- Gindiri Location within Nigeria
- Coordinates: 09°35′40″N 09°14′45″E﻿ / ﻿9.59444°N 9.24583°E
- Country: Nigeria
- State: Plateau State
- LGA: Mangu
- Elevation: 1,159 m (3,802 ft)
- Time zone: UTC+01:00 (WAT)
- Postal code: 932
- Climate: Aw

= Gindiri =

Town in Plateau State, Nigeria

Gindiri is a town in Mangu Local Government Area, Plateau State, North Central, Nigeria. The postal code of the area is 932. The town sits on an elevation of 1159 m above sea level.

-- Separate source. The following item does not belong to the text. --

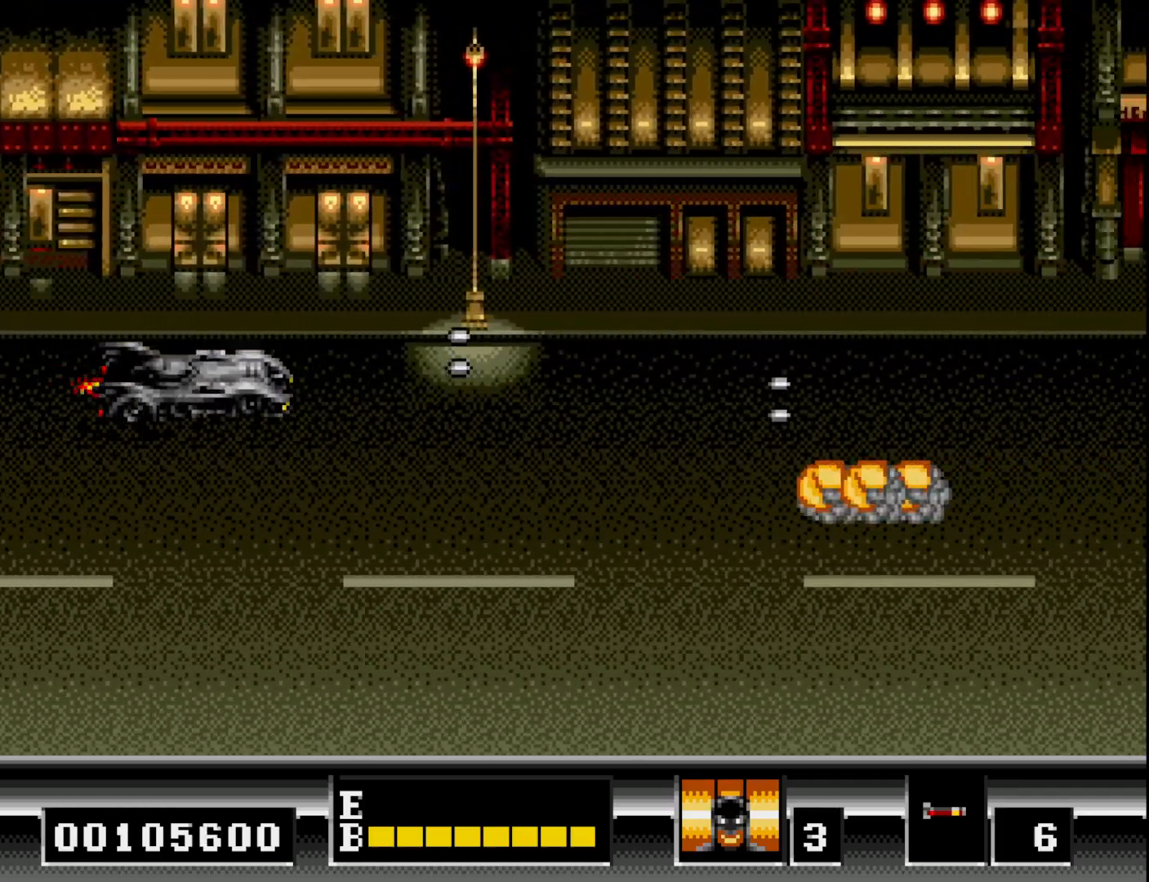
{"buttons": ["A", "DPAD_DOWN"], "right_stick": "center", "events": [[83, "A", "down"], [183, "A", "up"], [250, "A", "down"], [350, "A", "up"], [433, "A", "down"]]}
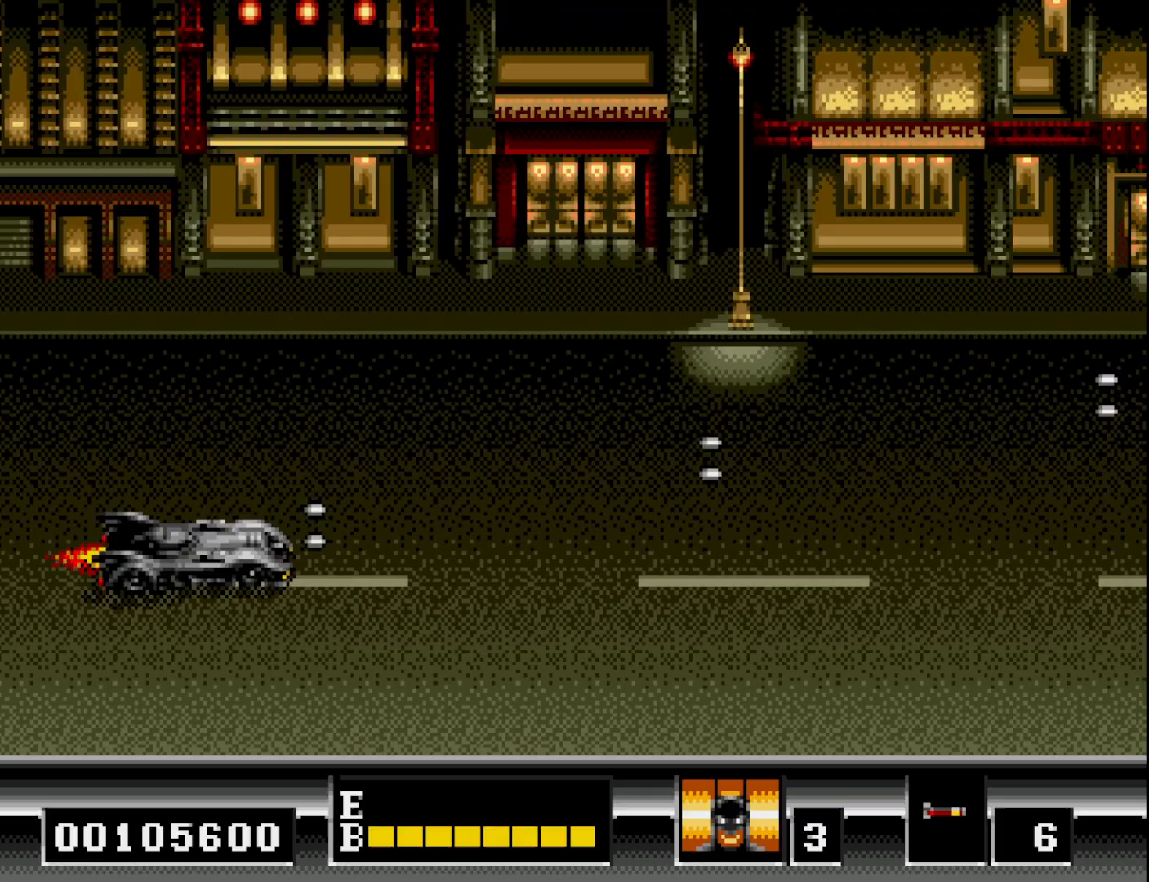
{"buttons": ["A", "DPAD_DOWN"], "right_stick": "center", "events": [[33, "A", "up"], [133, "A", "down"], [217, "A", "up"], [283, "A", "down"], [400, "A", "up"], [483, "A", "down"]]}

The town is the headquarters of the Pyem Chiefdom.

==Education==
Gindiri is home to institutions like:
- Girls' High School, Gindiri (established 1958)
- Boys' Secondary School, Gindiri (established 1950)
- Government Secondary School (GSS), Bwalbwang, Gindiri.
- Plateau State College of Education, Gindiri
- Gindiri Theological Seminary
- Teachers' Training College, Gindiri (established 1935)

==Traditional stool==
Gindiri is the seat of the Pyem Chiefdom. The Sum Pyem as of 2021 was Sum Charles Mato Dakat, a second class chief.